Le nombre de places en premier cycle universitaire ne correspond en rien à un quelconque besoin du marché du travail. Sans prôner une démarche adéquationniste qui serait absurde, la prise en compte des débouchés constatés ou prévisibles semble de bon sens.
Aucune remise à plat des flux n’est envisagée. La pression est exercée par la demande des lycéens, qui varie selon les années. L’offre de formations supérieures semble devoir répondre à cette seule demande…
Le volet professionnel des universités existe au travers des établissements périphériques (IUT, IAE, etc.), des préparations aux concours publics (dont les Écoles supérieures du professorat et de l’éducation (ESPE)), du développement des Licences professionnelles et de masters à caractère professionnel, etc.
Mais force est de constater que tous les étudiants n’ont pas accès à ces formations à objet professionnel.

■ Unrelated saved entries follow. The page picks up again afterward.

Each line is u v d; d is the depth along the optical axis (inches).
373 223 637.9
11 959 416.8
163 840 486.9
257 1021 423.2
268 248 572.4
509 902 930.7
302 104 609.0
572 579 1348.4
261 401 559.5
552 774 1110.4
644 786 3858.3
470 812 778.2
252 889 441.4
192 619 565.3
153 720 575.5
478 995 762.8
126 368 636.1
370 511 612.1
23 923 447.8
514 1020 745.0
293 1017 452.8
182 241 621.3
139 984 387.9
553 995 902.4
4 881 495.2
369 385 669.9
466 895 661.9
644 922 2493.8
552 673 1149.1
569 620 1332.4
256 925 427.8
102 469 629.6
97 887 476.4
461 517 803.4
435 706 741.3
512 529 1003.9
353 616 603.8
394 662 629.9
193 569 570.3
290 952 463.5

LA CRÉATION DE PLACES DANS CERTAINES FILIÈRES N’EST PAS FLÉCHÉE VERS DES MÉTIERS
La création de places est imposée par l’augmentation prévue des effectifs abordant chaque année l’enseignement supérieur. Le plan prévoit donc :
« Ce déploiement d’une nouvelle offre de formations post baccalauréat doit s’accompagner, de manière ciblée, de créations de places dans l’enseignement supérieur. » [6]
Les débouchés sont évoqués pour une part de ces créations en évoquant les métiers en tension, mais sans préciser à aucun moment quels métiers et quelles fonctions pourraient être concernés. Cette précision manque cruellement…

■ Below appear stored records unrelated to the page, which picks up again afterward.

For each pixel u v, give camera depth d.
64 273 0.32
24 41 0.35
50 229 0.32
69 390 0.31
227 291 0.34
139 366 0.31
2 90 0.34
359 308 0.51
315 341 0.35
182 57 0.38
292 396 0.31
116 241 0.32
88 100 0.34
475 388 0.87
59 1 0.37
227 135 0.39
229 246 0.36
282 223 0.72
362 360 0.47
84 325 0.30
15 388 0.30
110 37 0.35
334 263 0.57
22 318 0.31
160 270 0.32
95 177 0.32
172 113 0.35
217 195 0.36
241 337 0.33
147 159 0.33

L’intention relative aux débouchés apparait à ce stade, mais sans aucune identification des besoins du marché du travail[7].
La formule suivante traduit bien l’avancement du projet : il s’agit entre autres solutions de « former dans des filières qui n’existent pas à ce jour, mais qui permettraient de répondre à une forte demande du marché de l’emploi ».
Seule une annonce est faite pour répondre au nombre des candidatures : « la création de places dans les filières des métiers du sport et de l’activité physique »[8] ; mais elle ne semble pas correspondre à un besoin du marché du travail identifié par Pôle Emploi (voir Besoins en Main d’Œuvre (BMO) 2017[9])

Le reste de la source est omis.